// description
OKRs pair a qualitative, inspirational Objective (what you want to achieve) with two to five quantitative Key Results (how you will measure whether you achieved it). Objectives should be ambitious and motivating. Key Results should be specific and measurable, with clear success criteria. OKRs are typically set quarterly, reviewed at the end of each cycle, and graded on a 0 to 1.0 scale — where consistently scoring 1.0 means the objectives aren't ambitious enough.
// history
Andy Grove, co-founder and CEO of Intel, developed the system in the 1970s, building on Peter Drucker's Management by Objectives concept. John Doerr introduced OKRs to Google in 1999, where they became central to the company's management culture. Doerr's 2018 book Measure What Matters brought OKRs to a mainstream business audience.
// example
A KDP creator sets quarterly OKRs. Objective: "Establish myself as the go-to resource for nurse-niche KDP publishing." Key Result 1: Publish three new nurse-niche titles and achieve an average review rating of 4.6 or higher on each. Key Result 2: Grow my nurse-creator email list from 200 to 500 subscribers. Key Result 3: Generate £2,500 in revenue from nurse-niche products this quarter. At the end of the quarter, she scores 0.8, 0.6, and 0.9, which tells her review quality is strong but email list growth is the weak link. Next quarter's OKRs address list growth specifically.
// katharyne's take
OKRs work brilliantly for solo creators because they force you to be specific about what "success" actually means this quarter. The Key Results are the accountability mechanism — and the deliberately ambitious scoring scale (0.7 is considered success, 1.0 means you set the bar too low) builds in permission to aim higher than feels comfortable. I've been using quarterly OKRs for three years and the single biggest benefit is that they stop me from doing busy work that feels productive but doesn't move any of my actual goals. If an activity doesn't connect to a Key Result, it goes in the "maybe later" pile.
// creative uses
- Write your OKRs for this quarter in a Notion page and put them somewhere you see daily — the act of reviewing them weekly takes five minutes and keeps your tasks connected to your goals rather than just your inbox.
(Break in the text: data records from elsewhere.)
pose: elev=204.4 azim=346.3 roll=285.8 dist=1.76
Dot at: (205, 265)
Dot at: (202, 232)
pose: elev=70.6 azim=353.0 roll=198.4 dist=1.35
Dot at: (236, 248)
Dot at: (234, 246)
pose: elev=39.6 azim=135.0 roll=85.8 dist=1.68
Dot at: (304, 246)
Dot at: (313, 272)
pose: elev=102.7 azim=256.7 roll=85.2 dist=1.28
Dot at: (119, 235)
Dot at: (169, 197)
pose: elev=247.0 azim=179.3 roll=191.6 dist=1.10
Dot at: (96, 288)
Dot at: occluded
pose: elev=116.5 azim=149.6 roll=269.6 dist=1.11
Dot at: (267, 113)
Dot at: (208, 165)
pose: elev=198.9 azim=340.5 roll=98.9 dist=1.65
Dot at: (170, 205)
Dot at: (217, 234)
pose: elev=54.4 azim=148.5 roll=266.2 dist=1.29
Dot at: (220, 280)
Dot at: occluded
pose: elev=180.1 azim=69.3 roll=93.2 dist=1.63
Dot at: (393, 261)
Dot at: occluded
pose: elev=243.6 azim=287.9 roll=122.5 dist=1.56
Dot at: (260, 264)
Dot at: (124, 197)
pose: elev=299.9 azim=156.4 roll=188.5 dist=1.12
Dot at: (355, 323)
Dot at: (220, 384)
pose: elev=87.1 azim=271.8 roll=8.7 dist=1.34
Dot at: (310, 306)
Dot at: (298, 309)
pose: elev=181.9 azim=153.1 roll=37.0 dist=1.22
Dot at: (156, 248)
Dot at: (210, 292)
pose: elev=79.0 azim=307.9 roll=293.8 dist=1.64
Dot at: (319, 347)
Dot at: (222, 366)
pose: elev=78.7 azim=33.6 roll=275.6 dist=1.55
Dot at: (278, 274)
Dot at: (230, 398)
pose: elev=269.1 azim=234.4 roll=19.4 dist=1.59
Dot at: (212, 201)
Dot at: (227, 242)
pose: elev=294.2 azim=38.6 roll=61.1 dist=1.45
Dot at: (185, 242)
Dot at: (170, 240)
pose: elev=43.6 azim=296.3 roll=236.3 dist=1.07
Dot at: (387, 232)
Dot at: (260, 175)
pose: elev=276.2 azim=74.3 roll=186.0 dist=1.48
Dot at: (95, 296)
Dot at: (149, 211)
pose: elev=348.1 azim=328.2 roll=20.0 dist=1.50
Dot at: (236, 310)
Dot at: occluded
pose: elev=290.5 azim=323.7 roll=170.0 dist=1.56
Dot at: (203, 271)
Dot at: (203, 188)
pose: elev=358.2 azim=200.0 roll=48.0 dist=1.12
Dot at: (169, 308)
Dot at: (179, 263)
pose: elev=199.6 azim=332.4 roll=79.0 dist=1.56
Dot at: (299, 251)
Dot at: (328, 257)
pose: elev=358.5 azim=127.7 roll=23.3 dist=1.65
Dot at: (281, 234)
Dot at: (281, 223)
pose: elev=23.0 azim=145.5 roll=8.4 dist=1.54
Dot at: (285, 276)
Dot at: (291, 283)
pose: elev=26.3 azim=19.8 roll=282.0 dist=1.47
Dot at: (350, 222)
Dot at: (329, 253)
- Use Key Results to set launch criteria for a new KDP title: "Achieve BSR under 100,000 in the main category within 60 days of launch" is a testable KR; "sell well" is not.
- Apply OKRs to your Midjourney skill development: Objective: "Build a distinctive, recognisable illustration style for nature journaling." Key Result: produce 50 refined prompt outputs and select 10 for a coherent series by end of quarter.
// quick actions
- Write one Objective and three Key Results for the current quarter right now — it should take 20 minutes, not two hours; perfection is the enemy of actually doing this.
- Review last quarter's goals (if you set any) and grade each one 0–1 honestly — if you scored 1.0 on everything, your goals were too easy and you need to raise the bar next quarter.
- Audit your task list for this week against your OKRs: cross out any task that doesn't connect to a Key Result — those tasks belong in a "someday" list, not your active week.
// prompt ideas
Help me write quarterly OKRs for my [KDP / Etsy / digital product] business. My current situation is: [describe where you are — revenue, platform, products, audience size]. My main goal for this quarter is [describe it in general terms]. Draft one ambitious Objective and three specific, measurable Key Results. Make the KRs concrete enough that at the end of the quarter I can score each one 0–1 with no ambiguity about whether I achieved it.
I'm going to share my current to-do list and weekly task plan. For each item, tell me whether it connects to a meaningful Key Result — and if not, flag it as potential busy work that should move to a "someday" list. Then help me rewrite my week around only the tasks that move my real goals. Here's my task list: [paste it]. Here are my current OKRs or goals: [describe them].
Review my OKRs from last quarter and help me grade them and design better ones for next quarter. Last quarter's OKRs were: [list them]. Here's how things actually went: [describe results]. Grade each Key Result 0–1, identify which goals were too easy (score 1.0 means I need to aim higher), which were too hard, and draft a revised set of OKRs for next quarter that corrects for what I learned.